Definition

dimension table

Robert Sheldon

By

Robert Sheldon

Published: Jul 20, 2023

What is a dimension table?

In data warehousing, a dimension table is a database table that stores attributes describing the facts in a fact table. A dimension table is the physical implementation of a dimension as it is defined in a dimensional model.

A dimensional model provides a blueprint for how to structure a data warehouse to maximize query performance. Dimensions lie at the core of this model, providing reference information about a set of measurable, related events. These events are known as facts and are stored in one or more fact tables. The descriptive information in a warehouse's dimensions make it possible to filter and categorize the facts and their measures to extract meaningful answers to business questions.

A data warehouse implements a dimension's descriptive attributes as columns in a dimension table. Figure 1 shows an example of a simple data warehouse with four dimension tables (blue) and one fact table (green). The fact table references all four of the dimension tables through foreign key relationships. This includes three references to the date dimension to accommodate the different dates associated with each sale.

diagram of simple data warehouse — Figure 1: Simple data warehouse with four dimension tables and a fact table.

Because of the relationships between the fact table and dimension tables, the dimensions' attributes can be used to describe the events in the sales fact table and make sense of that data. To this end, the dimensions provide information about the customers, products, territories and dates involved in the sales. From this information, organizations can retrieve the information they need to make informed business decisions.

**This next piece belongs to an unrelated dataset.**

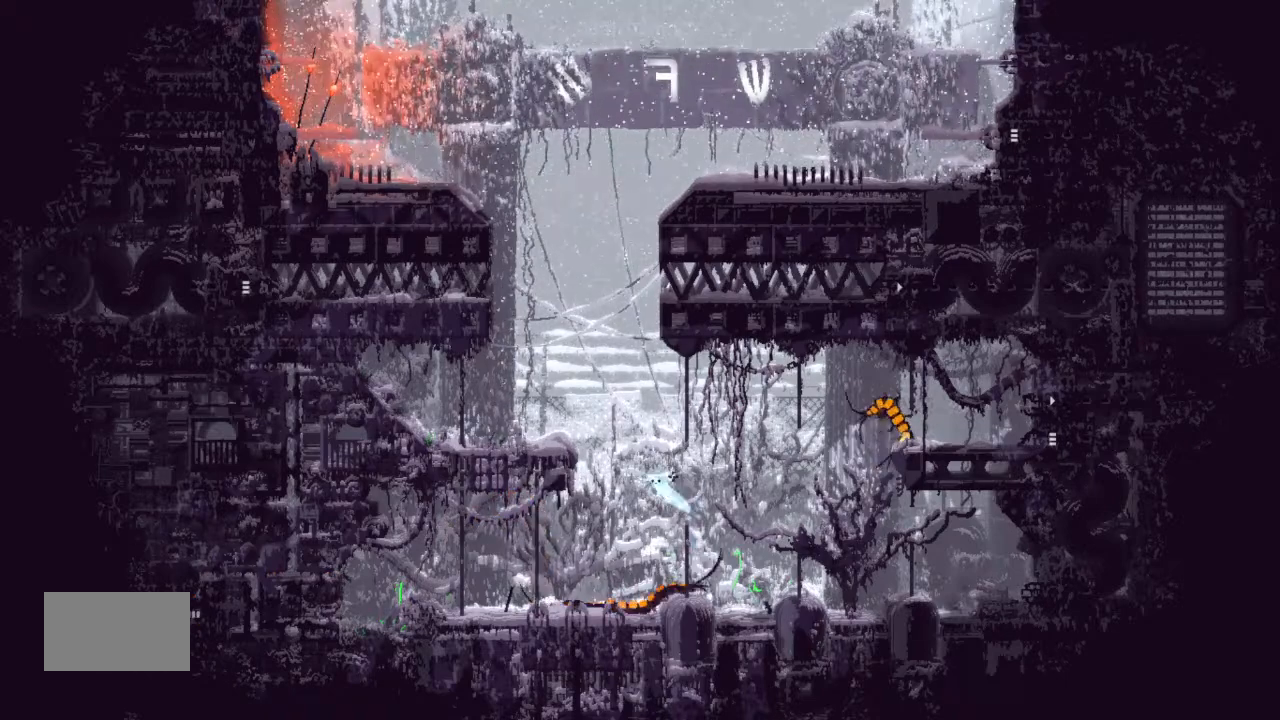
{"keys": ["left"], "events": [[67, "left", "up"], [67, "right", "down"], [167, "right", "up"], [233, "left", "down"], [367, "j", "down"], [500, "j", "up"]]}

For example, the dimensions make it possible to generate a report that shows how many North American customers between the ages 35 and 45 purchased laser printers in 2022. In addition, some dimension tables, such as dimDate, contain hierarchical data that can be broken down into more granular segments. Someone viewing the report could look at the annual totals to see figures about quarterly, monthly, weekly or daily sales.

The dimension table structure

A dimension table is a table in a database, such as those found in MySQL, SQL Server or PostgreSQL. Like most database tables, the dimension table contains multiple columns and rows. Normally one column is the primary key, which uniquely identifies each row, and the other columns correspond to the attributes defined in the dimension, as determined by the data model.

A fact table in a data warehouse is configured with multiple foreign keys that reference the primary keys of the related dimension tables.

A list of relational database key types — Primary and foreign keys are just two of the multiple key types that can be found in relational databases.

The table also provides measures for quantifying the fact data. The table's relationships to the dimensions make it possible to "slice and dice" the data by various attribute combinations to answer specific business questions.

A dimension table can use a natural key or surrogate key for its primary key. Surrogate keys are often recommended over natural keys because they are simpler values (usually integers). Surrogate keys make the join operations between the fact and dimension tables more efficient than more complex natural keys. They're also preferable when integrating source data from multiple sources. Usually the underlying platform manages and generates surrogate keys automatically.

Most dimension tables are denormalized to maximize performance to support the type of read-intensive workloads typical of a data warehouse as opposed to transactional workloads that continuously read and write data and require highly normalized structures. Denormalization helps make data analysis easier and more efficient to carry out.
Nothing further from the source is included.